At NDSU, he coached future NFL wide receiver Christian Watson and was credited with Watson's development into an FCS All-American and multiple-time all-conference selection.
In the summer of 2022, Pauley worked with the Green Bay Packers as part of the NFL's Bill Walsh Diversity Coaching Fellowship, focusing on wide receivers.

===Iowa State===
Pauley was hired by Iowa State in 2023 to coach wide receivers and added pass game coordinator duties in 2024 and 2025.

In 2024, Iowa State produced one of the most prolific receiver tandems in school history, with Jayden Higgins and Jaylin Noel each surpassing 1,000 receiving yards, as the Cyclones reached the Big 12 Championship Game and won the Pop-Tarts Bowl.
For his work with Iowa State's receivers, Pauley was named FootballScoop's National Wide Receivers Coach of the Year for the 2024 season.

In 2025, Iowa State's wide receiver unit again produced multiple All-Big 12 honorable mention selections, including Chase Sowell and Brett Eskildsen, with both receivers ranking among the team's leaders in receptions and receiving yards.

By the end of his Iowa State tenure, Pauley had built a reputation as a developer of NFL-caliber receivers; multiple reports noted he had interviewed for an NFL offensive coordinator opening following the 2024 season.

===Penn State===
After the 2025 season, Pauley joined Penn State as wide receivers coach under head coach Matt Campbell.

===Green Bay Packers===
In February 2026, Pauley was hired by the Green Bay Packers as wide receivers coach, reuniting with Christian Watson, whom he coached at North Dakota State.

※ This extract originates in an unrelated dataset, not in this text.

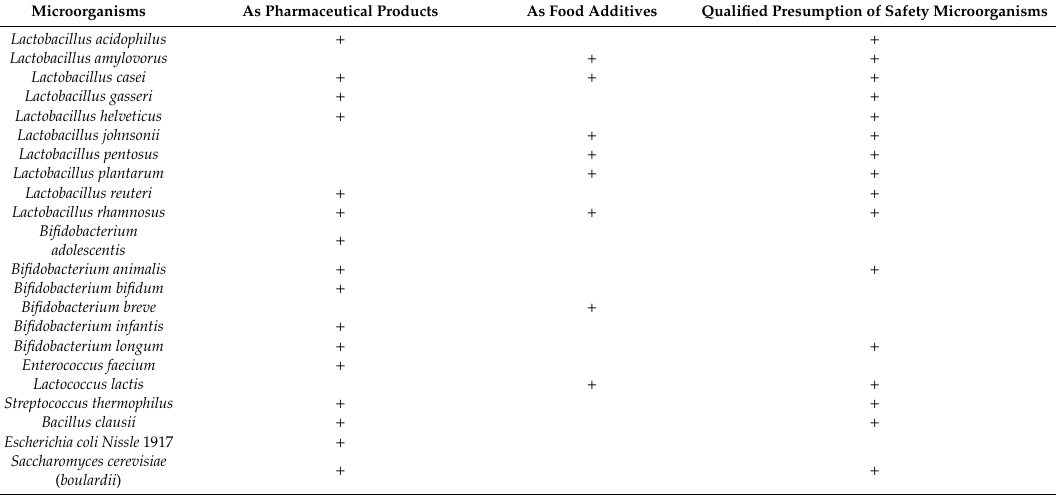
Table 2. Probiotic microorganisms used in the human pharmaceutical and nutrition field [35–37].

Reports describing Pauley as a "rising star" emphasized his rapid progression through the college ranks and his track record developing high-end receiver production at Iowa State and North Dakota State.

==Coaching profile==
Pauley has been characterized in multiple bios as a receivers developer and recruiter, with experience coordinating the pass game as Iowa State's pass game coordinator in addition to positional coaching.

==Personal life==
Pauley is married to Hannah and has two daughters.